PhoenixOcean disse...

O inchasso é super natural com o tipo de tratamento que tas a fazer ou estavas, acho que se chama o efeito de lua cheia ou algo assim, mas passa e breve breve voltas ao teu normal Eu.

Bom regresso ao trabalho

o ricardo é realmente uma caixinha de surpresas.

Karl disse...

vai correr tudo bem!
as estrelas brilham sempre
:))

Daniel Rosa disse...

Pensava que o Laurent estava a brincar. Estas coisas normalmente não passam de um susto e são, sem dúvida, uma chamada de atenção, alguém a dizer-nos que temos que cuidar mais de nós.

És forte suficiente para tudo isto. E determinado. O rapazito que desde o 5º ano quis ser actor e olhem para ele. Nunca conheci ninguém tão determinado como tu. Ninguém que fosse atrás dos sonhos tão afincadamente como tu.
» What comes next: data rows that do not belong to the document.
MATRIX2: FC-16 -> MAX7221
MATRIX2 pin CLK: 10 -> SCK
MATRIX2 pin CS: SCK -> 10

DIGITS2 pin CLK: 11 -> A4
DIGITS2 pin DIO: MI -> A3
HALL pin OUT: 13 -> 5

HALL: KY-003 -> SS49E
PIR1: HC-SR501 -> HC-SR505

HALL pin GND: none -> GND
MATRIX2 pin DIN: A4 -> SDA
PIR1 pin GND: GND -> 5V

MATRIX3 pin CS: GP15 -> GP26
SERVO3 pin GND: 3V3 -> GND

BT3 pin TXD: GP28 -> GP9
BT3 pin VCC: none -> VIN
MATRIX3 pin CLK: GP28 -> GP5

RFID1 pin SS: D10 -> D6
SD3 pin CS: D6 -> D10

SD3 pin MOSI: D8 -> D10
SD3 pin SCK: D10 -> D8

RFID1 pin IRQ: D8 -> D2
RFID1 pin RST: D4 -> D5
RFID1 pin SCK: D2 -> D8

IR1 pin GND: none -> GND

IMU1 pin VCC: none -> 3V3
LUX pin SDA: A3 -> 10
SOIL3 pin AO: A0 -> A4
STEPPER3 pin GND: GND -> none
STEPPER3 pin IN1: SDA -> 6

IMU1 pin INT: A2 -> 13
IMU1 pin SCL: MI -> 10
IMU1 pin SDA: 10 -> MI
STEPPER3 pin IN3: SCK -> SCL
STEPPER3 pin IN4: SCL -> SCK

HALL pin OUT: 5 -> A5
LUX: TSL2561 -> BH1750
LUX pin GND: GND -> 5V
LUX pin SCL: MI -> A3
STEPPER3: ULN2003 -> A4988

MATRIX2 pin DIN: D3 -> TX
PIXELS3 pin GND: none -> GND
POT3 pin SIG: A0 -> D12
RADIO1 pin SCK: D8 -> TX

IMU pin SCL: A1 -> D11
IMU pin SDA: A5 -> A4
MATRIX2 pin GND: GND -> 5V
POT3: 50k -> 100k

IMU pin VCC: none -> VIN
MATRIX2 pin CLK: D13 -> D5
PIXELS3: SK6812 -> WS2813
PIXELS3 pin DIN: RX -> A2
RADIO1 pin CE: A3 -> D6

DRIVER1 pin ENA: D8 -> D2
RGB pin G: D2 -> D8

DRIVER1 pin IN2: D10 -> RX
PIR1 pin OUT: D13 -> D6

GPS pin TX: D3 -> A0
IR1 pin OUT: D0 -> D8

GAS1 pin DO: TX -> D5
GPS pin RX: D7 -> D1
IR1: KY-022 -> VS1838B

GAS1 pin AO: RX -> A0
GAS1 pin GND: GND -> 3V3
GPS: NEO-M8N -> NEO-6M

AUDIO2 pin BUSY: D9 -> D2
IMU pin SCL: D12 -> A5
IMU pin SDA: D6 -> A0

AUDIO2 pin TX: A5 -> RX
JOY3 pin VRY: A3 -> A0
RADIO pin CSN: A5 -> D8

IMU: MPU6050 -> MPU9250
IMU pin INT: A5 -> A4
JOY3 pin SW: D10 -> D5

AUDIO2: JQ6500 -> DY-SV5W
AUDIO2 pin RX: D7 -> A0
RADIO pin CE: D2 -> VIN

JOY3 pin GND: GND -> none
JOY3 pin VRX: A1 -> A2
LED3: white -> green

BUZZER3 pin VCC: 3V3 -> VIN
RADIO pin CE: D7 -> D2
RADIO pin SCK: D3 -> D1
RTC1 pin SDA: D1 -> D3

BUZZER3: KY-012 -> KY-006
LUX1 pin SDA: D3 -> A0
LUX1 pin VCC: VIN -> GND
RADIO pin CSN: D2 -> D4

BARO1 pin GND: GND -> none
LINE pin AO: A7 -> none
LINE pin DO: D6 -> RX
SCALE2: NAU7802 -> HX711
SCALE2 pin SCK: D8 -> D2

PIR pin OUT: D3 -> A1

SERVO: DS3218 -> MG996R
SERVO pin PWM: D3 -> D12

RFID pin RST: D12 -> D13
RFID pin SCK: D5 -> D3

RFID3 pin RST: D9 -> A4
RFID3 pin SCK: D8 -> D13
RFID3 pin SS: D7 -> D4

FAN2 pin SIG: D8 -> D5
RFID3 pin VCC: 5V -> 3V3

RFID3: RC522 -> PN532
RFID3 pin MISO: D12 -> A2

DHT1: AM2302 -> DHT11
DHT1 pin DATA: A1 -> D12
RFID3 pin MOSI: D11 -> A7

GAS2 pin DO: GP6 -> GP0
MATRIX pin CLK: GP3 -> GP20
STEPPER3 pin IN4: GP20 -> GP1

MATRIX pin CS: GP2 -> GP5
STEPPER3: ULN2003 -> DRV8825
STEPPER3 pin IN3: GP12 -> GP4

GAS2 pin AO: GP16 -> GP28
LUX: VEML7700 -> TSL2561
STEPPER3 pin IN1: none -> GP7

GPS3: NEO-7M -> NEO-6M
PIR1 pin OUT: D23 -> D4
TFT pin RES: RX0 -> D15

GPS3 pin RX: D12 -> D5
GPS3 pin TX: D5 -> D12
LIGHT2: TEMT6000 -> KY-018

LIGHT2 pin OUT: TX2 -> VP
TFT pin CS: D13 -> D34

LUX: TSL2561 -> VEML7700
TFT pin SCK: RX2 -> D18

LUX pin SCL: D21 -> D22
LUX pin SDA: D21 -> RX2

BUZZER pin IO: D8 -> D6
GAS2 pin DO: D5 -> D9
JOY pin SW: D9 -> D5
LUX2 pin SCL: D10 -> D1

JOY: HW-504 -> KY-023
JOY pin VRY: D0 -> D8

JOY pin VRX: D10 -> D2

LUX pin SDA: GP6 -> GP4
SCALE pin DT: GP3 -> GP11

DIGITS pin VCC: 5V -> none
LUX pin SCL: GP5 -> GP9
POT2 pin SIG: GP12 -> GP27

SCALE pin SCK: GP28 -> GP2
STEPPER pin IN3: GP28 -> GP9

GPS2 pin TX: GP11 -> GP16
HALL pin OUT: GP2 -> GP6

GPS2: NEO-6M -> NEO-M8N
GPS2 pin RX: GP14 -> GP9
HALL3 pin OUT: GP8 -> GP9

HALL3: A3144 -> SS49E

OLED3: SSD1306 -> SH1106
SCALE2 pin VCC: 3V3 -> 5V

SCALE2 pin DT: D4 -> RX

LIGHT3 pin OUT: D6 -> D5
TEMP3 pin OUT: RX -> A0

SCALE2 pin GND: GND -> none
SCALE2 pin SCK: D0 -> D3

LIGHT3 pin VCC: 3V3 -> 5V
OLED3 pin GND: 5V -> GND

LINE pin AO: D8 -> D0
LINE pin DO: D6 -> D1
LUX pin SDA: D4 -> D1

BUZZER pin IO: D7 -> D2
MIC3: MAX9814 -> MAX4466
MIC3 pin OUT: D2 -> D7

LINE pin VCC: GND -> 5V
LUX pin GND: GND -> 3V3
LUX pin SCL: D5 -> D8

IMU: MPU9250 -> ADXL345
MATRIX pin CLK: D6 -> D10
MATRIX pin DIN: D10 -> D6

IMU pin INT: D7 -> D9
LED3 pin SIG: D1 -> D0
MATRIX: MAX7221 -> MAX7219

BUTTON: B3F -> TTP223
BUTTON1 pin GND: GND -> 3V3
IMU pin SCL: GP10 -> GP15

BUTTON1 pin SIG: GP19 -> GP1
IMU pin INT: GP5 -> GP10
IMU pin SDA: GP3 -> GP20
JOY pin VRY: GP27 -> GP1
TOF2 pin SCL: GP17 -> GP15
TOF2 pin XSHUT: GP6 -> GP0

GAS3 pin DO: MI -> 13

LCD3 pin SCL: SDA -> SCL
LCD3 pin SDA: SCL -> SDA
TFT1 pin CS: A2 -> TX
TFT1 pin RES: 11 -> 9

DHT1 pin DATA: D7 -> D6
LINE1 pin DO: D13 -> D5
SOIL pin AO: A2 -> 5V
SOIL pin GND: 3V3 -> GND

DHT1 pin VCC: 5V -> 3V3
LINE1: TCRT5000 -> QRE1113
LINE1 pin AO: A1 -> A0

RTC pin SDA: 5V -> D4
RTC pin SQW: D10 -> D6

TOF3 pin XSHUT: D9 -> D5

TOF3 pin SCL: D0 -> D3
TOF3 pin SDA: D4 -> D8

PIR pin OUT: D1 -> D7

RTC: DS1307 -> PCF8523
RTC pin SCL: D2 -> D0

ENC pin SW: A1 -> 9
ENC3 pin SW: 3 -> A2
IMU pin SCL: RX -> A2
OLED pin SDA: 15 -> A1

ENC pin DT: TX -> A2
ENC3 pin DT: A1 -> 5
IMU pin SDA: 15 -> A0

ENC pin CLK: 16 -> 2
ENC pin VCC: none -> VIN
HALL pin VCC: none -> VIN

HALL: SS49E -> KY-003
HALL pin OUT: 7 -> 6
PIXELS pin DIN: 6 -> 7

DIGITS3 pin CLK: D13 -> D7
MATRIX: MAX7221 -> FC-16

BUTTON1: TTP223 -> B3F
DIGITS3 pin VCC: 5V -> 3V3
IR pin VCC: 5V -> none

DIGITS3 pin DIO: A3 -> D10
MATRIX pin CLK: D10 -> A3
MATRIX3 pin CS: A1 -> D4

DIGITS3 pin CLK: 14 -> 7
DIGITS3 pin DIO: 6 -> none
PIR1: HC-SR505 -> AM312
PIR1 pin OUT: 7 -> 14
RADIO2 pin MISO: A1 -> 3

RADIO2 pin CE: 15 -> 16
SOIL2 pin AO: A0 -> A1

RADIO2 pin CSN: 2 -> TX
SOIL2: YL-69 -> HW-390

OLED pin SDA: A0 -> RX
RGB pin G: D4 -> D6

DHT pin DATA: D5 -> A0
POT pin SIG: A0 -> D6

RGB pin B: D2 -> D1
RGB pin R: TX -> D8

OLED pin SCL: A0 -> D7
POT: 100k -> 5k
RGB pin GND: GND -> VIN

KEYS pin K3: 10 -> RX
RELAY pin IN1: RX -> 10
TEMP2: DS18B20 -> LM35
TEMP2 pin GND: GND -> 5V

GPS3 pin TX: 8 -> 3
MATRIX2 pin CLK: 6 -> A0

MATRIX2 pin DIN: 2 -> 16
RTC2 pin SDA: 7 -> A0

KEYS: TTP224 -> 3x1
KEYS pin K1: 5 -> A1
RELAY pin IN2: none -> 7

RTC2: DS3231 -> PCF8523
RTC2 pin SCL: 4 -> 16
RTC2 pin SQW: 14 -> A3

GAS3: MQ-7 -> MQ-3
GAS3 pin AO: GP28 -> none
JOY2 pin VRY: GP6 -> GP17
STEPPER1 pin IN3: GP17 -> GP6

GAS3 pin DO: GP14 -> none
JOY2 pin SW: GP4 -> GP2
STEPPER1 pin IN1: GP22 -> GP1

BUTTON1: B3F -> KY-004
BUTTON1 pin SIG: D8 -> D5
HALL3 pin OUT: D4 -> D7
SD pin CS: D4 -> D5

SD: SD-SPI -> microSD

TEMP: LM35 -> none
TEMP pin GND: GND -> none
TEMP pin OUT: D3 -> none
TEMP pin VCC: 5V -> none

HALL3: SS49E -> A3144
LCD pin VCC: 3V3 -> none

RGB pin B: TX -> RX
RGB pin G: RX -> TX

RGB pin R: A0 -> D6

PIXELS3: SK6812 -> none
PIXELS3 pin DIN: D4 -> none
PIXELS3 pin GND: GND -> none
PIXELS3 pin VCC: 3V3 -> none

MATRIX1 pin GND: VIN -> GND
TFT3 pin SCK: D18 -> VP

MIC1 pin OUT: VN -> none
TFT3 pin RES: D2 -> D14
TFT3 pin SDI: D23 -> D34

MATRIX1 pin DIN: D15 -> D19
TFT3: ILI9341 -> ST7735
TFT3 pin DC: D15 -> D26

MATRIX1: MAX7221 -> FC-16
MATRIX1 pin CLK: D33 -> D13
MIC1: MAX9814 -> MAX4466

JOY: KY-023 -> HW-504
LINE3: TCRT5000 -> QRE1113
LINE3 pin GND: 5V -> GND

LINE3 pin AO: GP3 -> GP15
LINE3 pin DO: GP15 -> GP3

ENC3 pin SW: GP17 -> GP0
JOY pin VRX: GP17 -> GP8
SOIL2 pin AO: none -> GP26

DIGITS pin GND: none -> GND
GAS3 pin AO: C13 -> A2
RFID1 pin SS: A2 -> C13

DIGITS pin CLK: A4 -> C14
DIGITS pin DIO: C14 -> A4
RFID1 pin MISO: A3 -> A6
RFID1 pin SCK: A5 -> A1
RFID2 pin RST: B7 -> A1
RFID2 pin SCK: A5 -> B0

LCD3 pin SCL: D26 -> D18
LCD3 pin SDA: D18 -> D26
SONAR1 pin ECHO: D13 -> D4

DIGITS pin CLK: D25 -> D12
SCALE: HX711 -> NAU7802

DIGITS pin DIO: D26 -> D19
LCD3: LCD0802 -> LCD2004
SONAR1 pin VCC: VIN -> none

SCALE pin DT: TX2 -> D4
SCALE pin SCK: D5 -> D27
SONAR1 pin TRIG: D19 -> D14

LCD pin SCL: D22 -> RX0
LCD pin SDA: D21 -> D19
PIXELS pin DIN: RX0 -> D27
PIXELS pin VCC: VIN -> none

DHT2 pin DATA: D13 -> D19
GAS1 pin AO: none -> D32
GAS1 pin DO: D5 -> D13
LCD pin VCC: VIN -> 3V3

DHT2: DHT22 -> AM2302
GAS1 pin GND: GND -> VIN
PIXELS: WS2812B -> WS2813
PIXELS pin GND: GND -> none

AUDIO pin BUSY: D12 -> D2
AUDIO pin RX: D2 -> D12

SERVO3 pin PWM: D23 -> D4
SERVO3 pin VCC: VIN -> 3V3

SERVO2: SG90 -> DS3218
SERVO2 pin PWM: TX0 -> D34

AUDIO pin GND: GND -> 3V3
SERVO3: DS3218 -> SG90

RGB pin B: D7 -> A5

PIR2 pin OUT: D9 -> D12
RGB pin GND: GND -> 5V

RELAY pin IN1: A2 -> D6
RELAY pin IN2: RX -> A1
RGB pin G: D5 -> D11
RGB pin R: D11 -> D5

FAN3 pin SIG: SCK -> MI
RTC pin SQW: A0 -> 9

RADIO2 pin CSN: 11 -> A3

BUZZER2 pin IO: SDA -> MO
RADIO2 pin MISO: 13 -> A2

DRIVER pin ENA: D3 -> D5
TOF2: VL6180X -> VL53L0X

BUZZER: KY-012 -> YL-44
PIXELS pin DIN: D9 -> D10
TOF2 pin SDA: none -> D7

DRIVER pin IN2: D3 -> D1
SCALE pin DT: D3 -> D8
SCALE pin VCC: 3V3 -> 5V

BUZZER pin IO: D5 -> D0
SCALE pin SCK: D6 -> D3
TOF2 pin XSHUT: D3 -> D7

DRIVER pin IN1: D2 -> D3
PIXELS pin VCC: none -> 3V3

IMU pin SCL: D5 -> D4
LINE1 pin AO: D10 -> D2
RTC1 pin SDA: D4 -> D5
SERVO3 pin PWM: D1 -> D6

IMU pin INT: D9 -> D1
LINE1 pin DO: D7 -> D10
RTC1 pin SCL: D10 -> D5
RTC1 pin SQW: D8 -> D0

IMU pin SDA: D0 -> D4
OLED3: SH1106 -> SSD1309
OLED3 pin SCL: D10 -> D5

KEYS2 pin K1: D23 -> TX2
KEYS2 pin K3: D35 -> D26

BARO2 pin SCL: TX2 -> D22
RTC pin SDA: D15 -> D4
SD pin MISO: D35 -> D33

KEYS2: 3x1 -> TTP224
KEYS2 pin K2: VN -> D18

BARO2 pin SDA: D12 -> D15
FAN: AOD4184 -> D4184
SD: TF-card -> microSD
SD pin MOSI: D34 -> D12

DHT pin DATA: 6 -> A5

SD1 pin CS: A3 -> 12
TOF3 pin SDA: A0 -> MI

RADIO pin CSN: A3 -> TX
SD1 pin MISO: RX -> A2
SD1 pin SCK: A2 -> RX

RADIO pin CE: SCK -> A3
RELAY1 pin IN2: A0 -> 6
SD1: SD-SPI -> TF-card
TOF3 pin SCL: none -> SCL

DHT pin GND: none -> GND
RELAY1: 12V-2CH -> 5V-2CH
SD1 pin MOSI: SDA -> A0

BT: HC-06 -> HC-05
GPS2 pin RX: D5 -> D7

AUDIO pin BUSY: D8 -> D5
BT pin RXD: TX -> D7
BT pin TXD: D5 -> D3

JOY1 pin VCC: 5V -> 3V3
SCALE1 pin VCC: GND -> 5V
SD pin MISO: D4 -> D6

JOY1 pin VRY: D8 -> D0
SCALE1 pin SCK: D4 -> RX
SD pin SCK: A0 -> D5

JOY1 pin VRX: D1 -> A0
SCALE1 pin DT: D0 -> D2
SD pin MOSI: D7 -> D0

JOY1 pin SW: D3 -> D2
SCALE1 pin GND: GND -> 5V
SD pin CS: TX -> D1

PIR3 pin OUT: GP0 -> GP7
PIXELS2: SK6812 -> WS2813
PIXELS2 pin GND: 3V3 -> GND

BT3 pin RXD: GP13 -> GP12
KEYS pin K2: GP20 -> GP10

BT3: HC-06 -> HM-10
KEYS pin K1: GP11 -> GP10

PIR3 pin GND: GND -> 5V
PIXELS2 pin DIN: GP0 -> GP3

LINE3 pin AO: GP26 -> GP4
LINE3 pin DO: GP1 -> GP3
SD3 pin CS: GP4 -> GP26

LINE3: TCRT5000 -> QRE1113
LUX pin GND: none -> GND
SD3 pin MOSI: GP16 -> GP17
Vai correr tudo bem porque, como disse o karl, "as estrelas brilham sempre"!

Abraço grande e as melhoras.

Dudas

larasemsentido disse...

achas que alguem se vai dar ao trabalho de pegar numa lupa para conseguir ler o texto do Ricardo?
aumenta o tamanho da letra, porque o texto tá tão lindo que merece mais destaque e que todos o possam ler.